• Source text:
= Beginning of Section =

One thing to keep in mind is that a single-ended power stage does not have the hum-cancelling feature like a push-pull power stage.
So the single ended type tends to hum more (Champ's have the same issue).
You can help reduce it by beefing up the supply filtering (PI filter or choke) but it is a design issue.
In a way it is like comparing single-coils to humbuckers.


----------



## MarkM (May 23, 2019)

@ jb welder, what the hey is pull push power?


----------



## jb welder (Sep 14, 2010)

MarkM said:


> @ jb welder, what the hey is pull push power?


Briefly, it's the most common set-up when you have more than one power tube. Usually class AB, whereas a 'single-ended' uses one power tube and is class A. Class AB is much more efficient and gives much greater output power.

= End of Section =

• Extracted information:
= Beginning of Section =

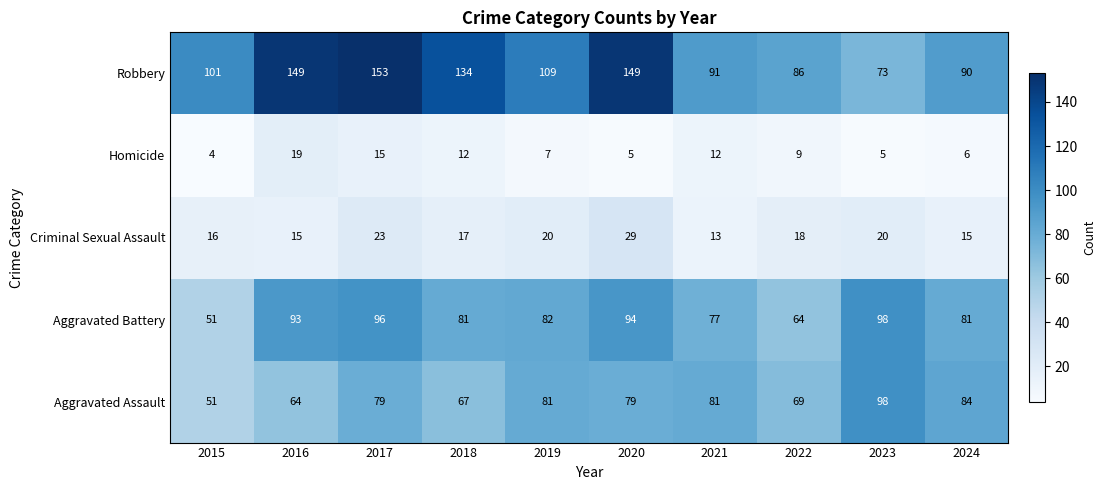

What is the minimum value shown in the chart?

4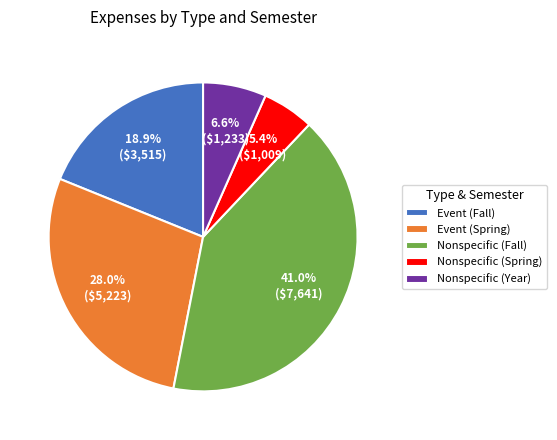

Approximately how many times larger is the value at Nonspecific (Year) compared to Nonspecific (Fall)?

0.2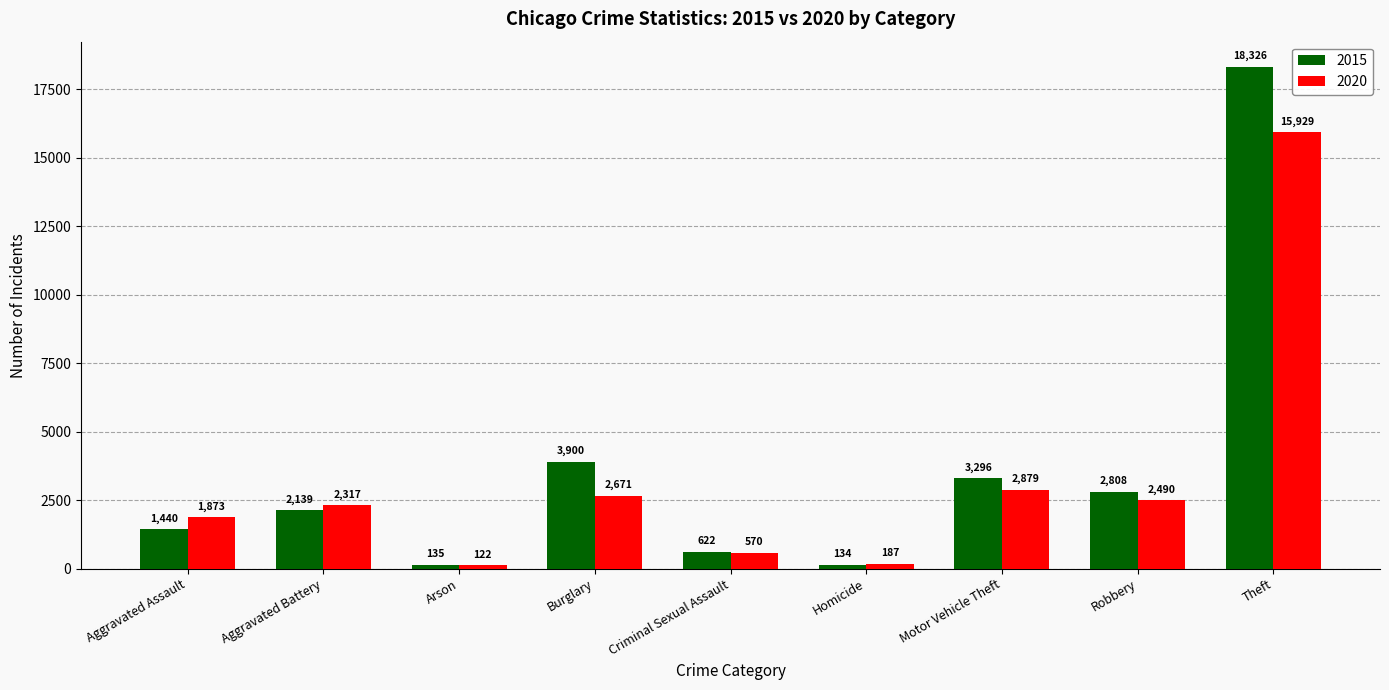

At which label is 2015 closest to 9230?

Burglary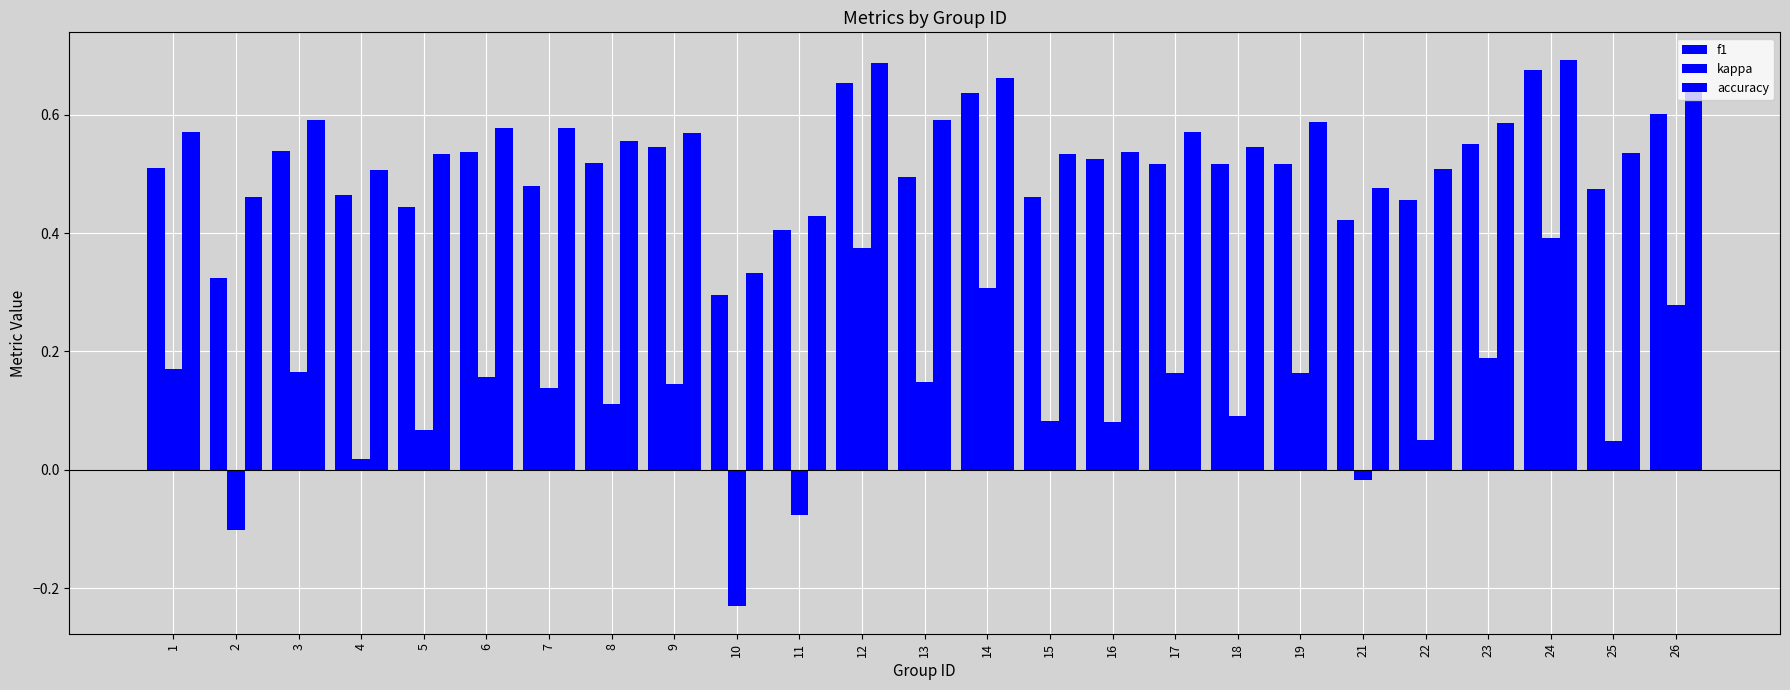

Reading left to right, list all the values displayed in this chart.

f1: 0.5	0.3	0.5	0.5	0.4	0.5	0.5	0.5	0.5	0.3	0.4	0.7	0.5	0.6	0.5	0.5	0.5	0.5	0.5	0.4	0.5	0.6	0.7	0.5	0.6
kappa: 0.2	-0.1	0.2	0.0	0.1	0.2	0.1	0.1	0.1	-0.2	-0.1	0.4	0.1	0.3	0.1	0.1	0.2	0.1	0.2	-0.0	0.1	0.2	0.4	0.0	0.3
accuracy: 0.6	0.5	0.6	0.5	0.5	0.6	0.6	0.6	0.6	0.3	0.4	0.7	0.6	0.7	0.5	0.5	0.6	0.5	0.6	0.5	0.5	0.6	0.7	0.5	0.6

= End of Section =

• Task set:
A – List every characteristic that the amplifier thread gives for a single-ended power stage.
B – Extend the amplifier thread past its final sentence.

• Outputs for the tasks:
A –
- It lacks the hum-cancelling feature of a push-pull power stage.
- It tends to hum more.
- It uses one power tube.
- It is class A.

B –
Push-pull is just a way of describing the action of the 2 power tubes working in opposite phase into an output transformer. Because they are opposite phase they tend to cancel out hum, similar to humbucking pickups.


----------



## Paul Running (Apr 12, 2020)

Like sawing wood with a two man bucksaw.


----------



## MarkM (May 23, 2019)

Well I have one now working perfectly fine that I might try to mod, anyone had anything to do with the Billy Gibbons mod? I never have been able to quit while I'm ahead!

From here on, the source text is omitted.